Graham did nothing. Watched the sun, maybe, and then he probably watched the fairy lights come up along the beach. It didn't look as if he'd even brought a pen to write with, and if this was how his and John's partnership worked, perhaps it wasn't surprising that Graham wasn't contributing quite so much anymore.

The room was getting dark. He'd have to turn on a light soon. "Shall we start?" Terry asked.

Graham looked over his shoulder. "Haven't we, then?"

"What do you mean?"

"I thought we'd been doing so for ages, I'm almost bored of it." He turned away again, and it was... it was dreadful hearing him sound so much like John. _Bored._

"I don't know how this goes for you typically," Terry said, "but I was under the impression that you actually _did_ something when you and John were locked up together."

"Oh, I've been doing all sorts[*](http://www.lexneva.name/blargh/drollic.html) of things," Graham said lazily, not looking around. "You just can't hear them. In my brain, don't you know. Terribly difficult to notice, I realize, but I expect you'll get used to it eventually."

"Ass," Terry said, and proceeded to turn on the lamp and ignore him.

 _a train stops at the station. the train doors open and out steps Mr Neutron. he looks like_

"Phalanges."

It'd gone midnight twenty minutes past, and Terry was writing ideas on one page, and apology notes on the other. The left-hand side said, _Alison, you are without doubt the best thing_

"Proximal, intermediate, distal. Metacarpus, metacarpels. Carpel."

Graham's pipe had finally gone out, and as he tamped down more tobacco he said, "Scaphoid, lunate, triquetral... Bugger. Oh, right, pisiform."

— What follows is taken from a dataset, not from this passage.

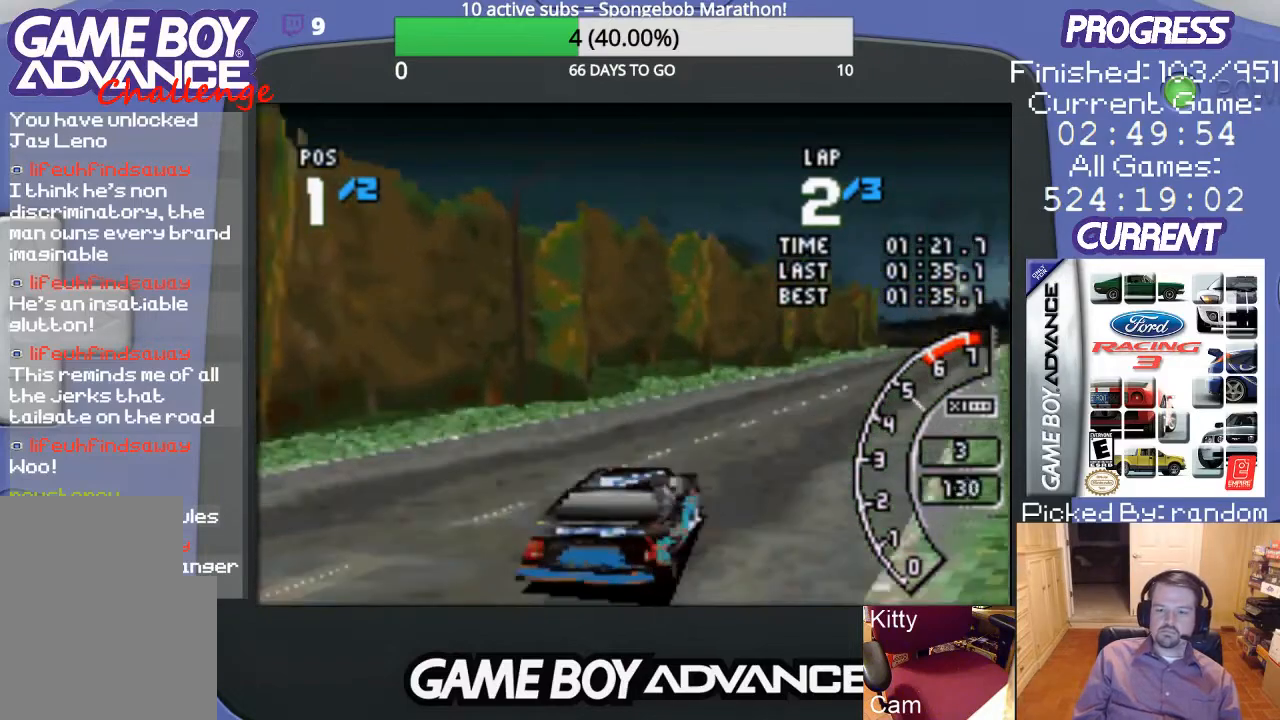
{"buttons": ["A"], "events": [[333, "DPAD_LEFT", "down"], [400, "DPAD_LEFT", "up"]]}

It was the first words he'd spoken in hours, and Terry wanted to strangle him. " _What?_ "

Graham shrugged. "I like the sound of them." He glanced up. "They're bones," he added, a Cambridge man magnanimously explaining the world to a sad Oxfordian.[*](http://notepad.cc/lausseqe85)

Terry threw his pen. That made twice in as many days; not up to his old record, but there was hope yet. A black mark scored the appalling wallpaper. "This is ridiculous. How in God's name did the two of you accomplish anything?"

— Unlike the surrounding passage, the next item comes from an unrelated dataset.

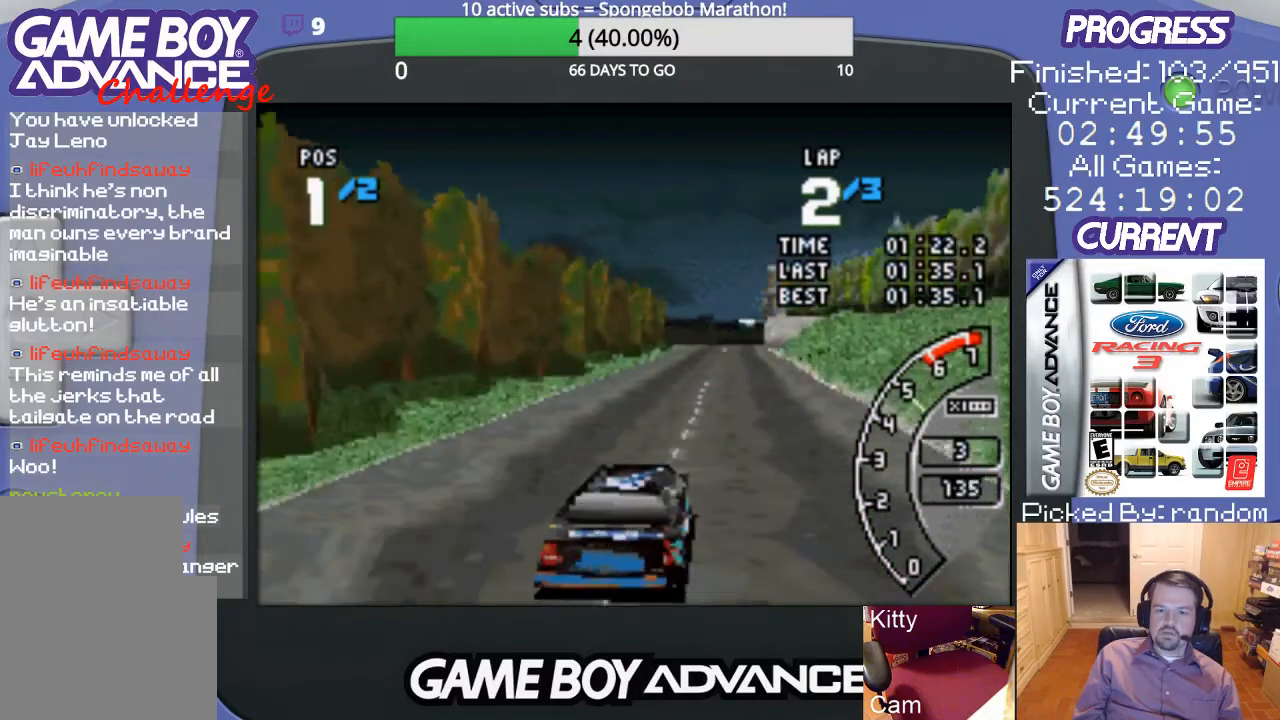
{"buttons": ["A"], "events": [[267, "DPAD_RIGHT", "down"], [400, "DPAD_RIGHT", "up"]]}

"You mean John and me?" Graham shrugged, and set about trying to relight his pipe. "John would write, and I would wait. Sometimes we'd talk. He'd read aloud whatever he'd written, and we'd argue the hell out of it, and then he'd go back to writing. That's about it, really."

Terry stared.

Graham flicked one hand at him. "Don't look like that. It worked. I would've thought you'd like something that _worked_."

He did. He liked things that worked. Graham didn't work, he just sat there and muttered about bones and chewed on his pipe and completely ignored Terry.

Terry was used to writing alone, only bouncing ideas off Michael after he'd written up a wodge of stuff and they planned to make an evening of it. It shouldn't bother him as much as it did. But... this wasn't quite alone, was it? For all that Graham was mostly silent, Terry could almost _feel_ him thinking.

An ocean breeze came through the window; it brought the scent of watery things, and [pipe smoke](http://archiveofourown.org/works/139096#11).

"Fine," Terry said. He leaned back in his desk chair and kicked the table leg, just once. "What do you want to talk about?"

They received a phone call at half-past three in the morning, when Graham had finally left the balcony and was splayed the wrong way round on his bed, and Terry was trying to explain why post-structuralism[*](http://lmgtfy.com/?q=post-structuralism) wasn't actually annoying.

"All right over there?"

"Eric, you bastard." Graham raised his eyebrows, but Terry shook his head. "I thought you joined the RAF."

"I did. They said I was forty years too late. Slept with Graham yet?"

"Piss off," Terry said. "And no."

"Pity," Eric said blithely, "might be fun. Gotten anything written yet?"

Terry hung up on him.

 _O.S._

 _Mr Neutron is missing, sir!_

"And that's all I have," Terry said, shoving back the notebook and rubbing his face. The sun was coming up.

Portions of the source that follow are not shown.